Task statement: When the line containing "- Cônes de signalisation" is found in the data below, copy it and each line after it through the line containing "Ensuite, allez sur", exactly and with no others.

Stored data:
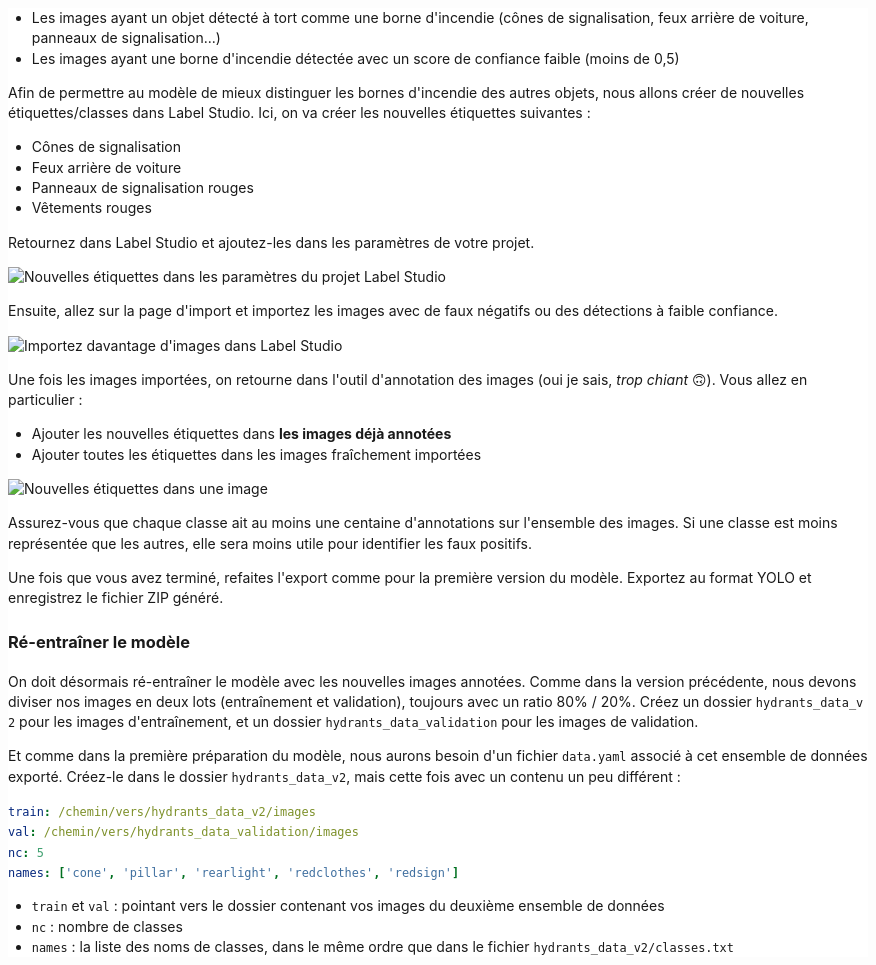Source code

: - Les images ayant un objet détecté à tort comme une borne d'incendie (cônes de signalisation, feux arrière de voiture, panneaux de signalisation...)
- Les images ayant une borne d'incendie détectée avec un score de confiance faible (moins de 0,5)

Afin de permettre au modèle de mieux distinguer les bornes d'incendie des autres objets, nous allons créer de nouvelles étiquettes/classes dans Label Studio. Ici, on va créer les nouvelles étiquettes suivantes :

- Cônes de signalisation
- Feux arrière de voiture
- Panneaux de signalisation rouges
- Vêtements rouges

Retournez dans Label Studio et ajoutez-les dans les paramètres de votre projet.

![Nouvelles étiquettes dans les paramètres du projet Label Studio](https://raw.githubusercontent.com/panoramax-project/DetectionTutorial/main/Images/labelstudio_labels2.png)

Ensuite, allez sur la page d'import et importez les images avec de faux négatifs ou des détections à faible confiance.

![Importez davantage d'images dans Label Studio](https://raw.githubusercontent.com/panoramax-project/DetectionTutorial/main/Images/labelstudio_import2.png)

Une fois les images importées, on retourne dans l'outil d'annotation des images (oui je sais, _trop chiant_ 🙃). Vous allez en particulier :

- Ajouter les nouvelles étiquettes dans __les images déjà annotées__
- Ajouter toutes les étiquettes dans les images fraîchement importées

![Nouvelles étiquettes dans une image](https://raw.githubusercontent.com/panoramax-project/DetectionTutorial/main/Images/labelstudio_annotation2.jpg)

Assurez-vous que chaque classe ait au moins une centaine d'annotations sur l'ensemble des images. Si une classe est moins représentée que les autres, elle sera moins utile pour identifier les faux positifs.

Une fois que vous avez terminé, refaites l'export comme pour la première version du modèle. Exportez au format YOLO et enregistrez le fichier ZIP généré.

### Ré-entraîner le modèle

On doit désormais ré-entraîner le modèle avec les nouvelles images annotées. Comme dans la version précédente, nous devons diviser nos images en deux lots (entraînement et validation), toujours avec un ratio 80% / 20%. Créez un dossier `hydrants_data_v2` pour les images d'entraînement, et un dossier `hydrants_data_validation` pour les images de validation.

Et comme dans la première préparation du modèle, nous aurons besoin d'un fichier `data.yaml` associé à cet ensemble de données exporté. Créez-le dans le dossier `hydrants_data_v2`, mais cette fois avec un contenu un peu différent :

```yaml
train: /chemin/vers/hydrants_data_v2/images
val: /chemin/vers/hydrants_data_validation/images
nc: 5
names: ['cone', 'pillar', 'rearlight', 'redclothes', 'redsign']
```

- `train` et `val` : pointant vers le dossier contenant vos images du deuxième ensemble de données
- `nc` : nombre de classes
- `names` : la liste des noms de classes, dans le même ordre que dans le fichier `hydrants_data_v2/classes.txt`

Solution to this task:
- Cônes de signalisation
- Feux arrière de voiture
- Panneaux de signalisation rouges
- Vêtements rouges

Retournez dans Label Studio et ajoutez-les dans les paramètres de votre projet.

![Nouvelles étiquettes dans les paramètres du projet Label Studio](https://raw.githubusercontent.com/panoramax-project/DetectionTutorial/main/Images/labelstudio_labels2.png)

Ensuite, allez sur la page d'import et importez les images avec de faux négatifs ou des détections à faible confiance.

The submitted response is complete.